# Task description:
Across the entries below, how many lines contain the string "axis"? Only the number is wanted.

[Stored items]

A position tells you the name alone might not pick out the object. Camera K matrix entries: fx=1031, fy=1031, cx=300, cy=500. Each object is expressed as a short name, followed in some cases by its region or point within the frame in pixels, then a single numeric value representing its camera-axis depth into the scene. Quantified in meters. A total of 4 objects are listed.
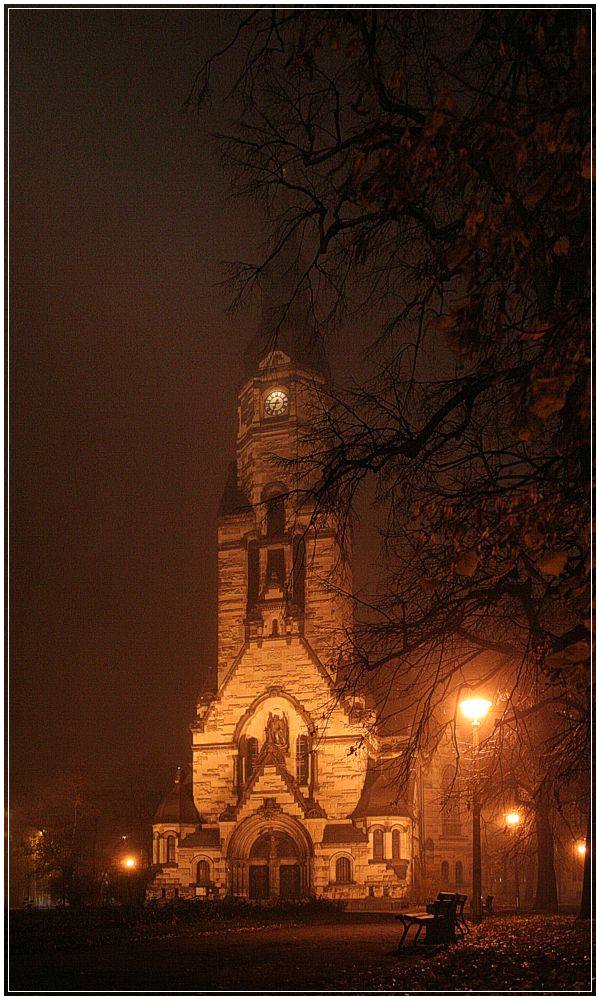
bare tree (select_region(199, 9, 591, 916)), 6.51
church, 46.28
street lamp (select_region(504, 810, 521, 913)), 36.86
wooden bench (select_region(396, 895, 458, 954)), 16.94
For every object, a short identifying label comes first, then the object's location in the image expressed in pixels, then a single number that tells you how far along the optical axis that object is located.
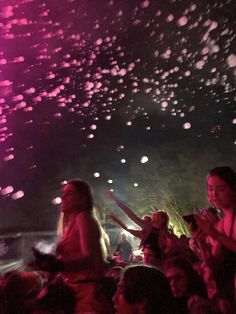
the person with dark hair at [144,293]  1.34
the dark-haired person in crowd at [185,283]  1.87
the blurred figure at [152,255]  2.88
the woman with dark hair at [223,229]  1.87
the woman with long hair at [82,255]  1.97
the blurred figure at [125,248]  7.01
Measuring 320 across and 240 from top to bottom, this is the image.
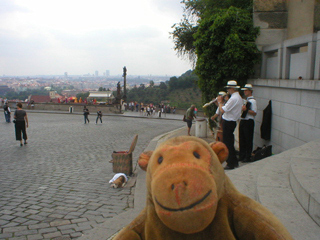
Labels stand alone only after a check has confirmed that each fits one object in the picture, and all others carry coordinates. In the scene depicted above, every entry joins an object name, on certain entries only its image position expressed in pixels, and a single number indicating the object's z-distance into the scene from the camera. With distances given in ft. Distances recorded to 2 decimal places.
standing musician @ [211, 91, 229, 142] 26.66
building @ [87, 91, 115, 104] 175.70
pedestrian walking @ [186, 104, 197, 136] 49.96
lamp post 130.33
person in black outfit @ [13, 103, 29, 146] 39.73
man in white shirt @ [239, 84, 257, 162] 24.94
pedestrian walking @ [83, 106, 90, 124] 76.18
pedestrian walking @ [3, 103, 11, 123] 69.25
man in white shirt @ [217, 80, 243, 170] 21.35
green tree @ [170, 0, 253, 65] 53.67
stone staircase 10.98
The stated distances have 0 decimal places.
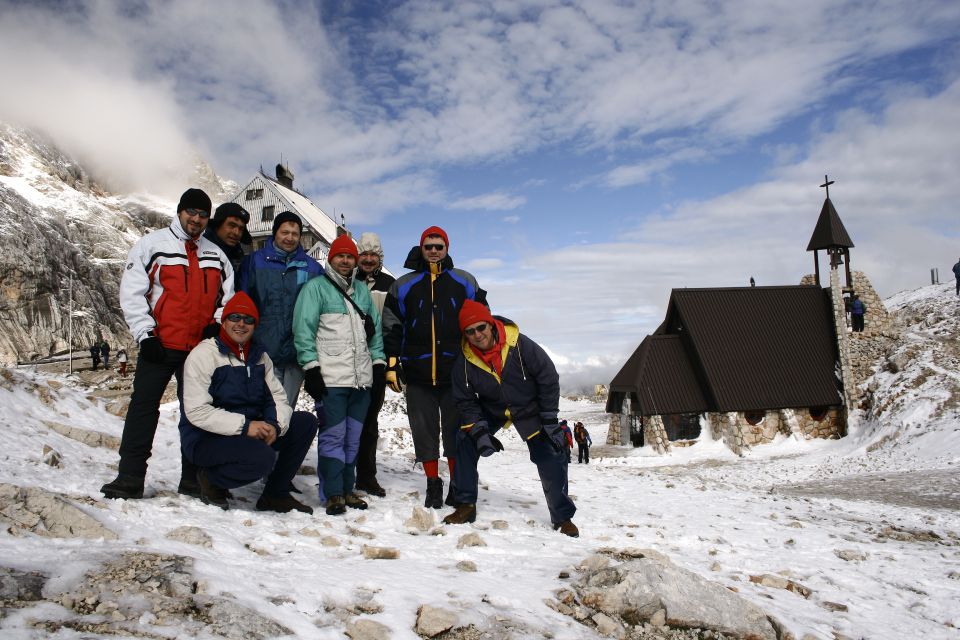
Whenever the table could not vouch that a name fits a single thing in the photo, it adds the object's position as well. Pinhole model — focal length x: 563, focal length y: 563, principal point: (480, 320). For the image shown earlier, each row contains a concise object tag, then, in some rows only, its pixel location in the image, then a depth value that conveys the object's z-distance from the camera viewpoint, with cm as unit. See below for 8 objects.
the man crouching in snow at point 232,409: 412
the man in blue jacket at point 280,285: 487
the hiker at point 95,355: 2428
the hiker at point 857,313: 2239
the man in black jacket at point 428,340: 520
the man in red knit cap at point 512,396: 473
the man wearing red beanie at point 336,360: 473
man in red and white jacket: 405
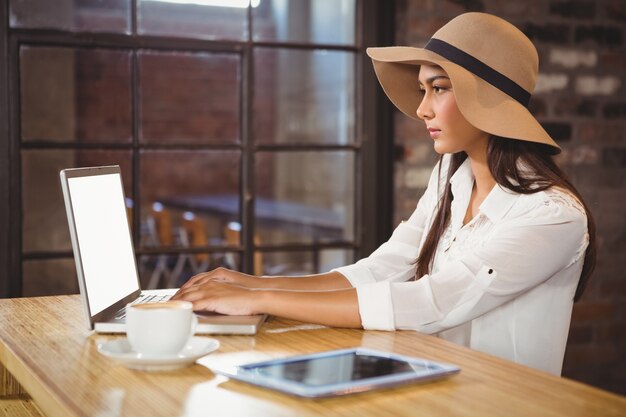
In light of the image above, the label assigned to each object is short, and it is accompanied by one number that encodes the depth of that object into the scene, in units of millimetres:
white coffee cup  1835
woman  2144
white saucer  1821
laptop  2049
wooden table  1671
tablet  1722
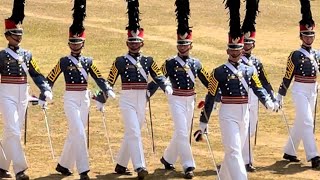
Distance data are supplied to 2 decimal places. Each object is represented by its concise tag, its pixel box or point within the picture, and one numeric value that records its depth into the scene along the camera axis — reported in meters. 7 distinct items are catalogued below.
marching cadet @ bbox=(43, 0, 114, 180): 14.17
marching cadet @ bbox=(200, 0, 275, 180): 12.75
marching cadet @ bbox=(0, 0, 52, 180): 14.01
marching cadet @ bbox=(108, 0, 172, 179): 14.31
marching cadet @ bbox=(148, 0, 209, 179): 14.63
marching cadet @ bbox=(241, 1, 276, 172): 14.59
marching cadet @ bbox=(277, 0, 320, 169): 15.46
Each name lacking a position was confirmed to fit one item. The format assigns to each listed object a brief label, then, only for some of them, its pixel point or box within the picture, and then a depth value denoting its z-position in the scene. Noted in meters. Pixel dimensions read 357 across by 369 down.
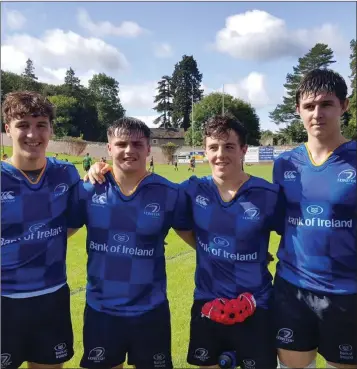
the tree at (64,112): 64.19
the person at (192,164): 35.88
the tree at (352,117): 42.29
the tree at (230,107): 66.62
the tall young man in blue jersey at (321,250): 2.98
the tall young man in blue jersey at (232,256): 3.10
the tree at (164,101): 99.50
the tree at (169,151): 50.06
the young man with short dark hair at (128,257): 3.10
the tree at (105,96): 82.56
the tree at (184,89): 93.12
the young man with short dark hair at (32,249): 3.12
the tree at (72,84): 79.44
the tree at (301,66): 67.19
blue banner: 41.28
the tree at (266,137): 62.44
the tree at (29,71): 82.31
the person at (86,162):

# Answer for this exercise:
3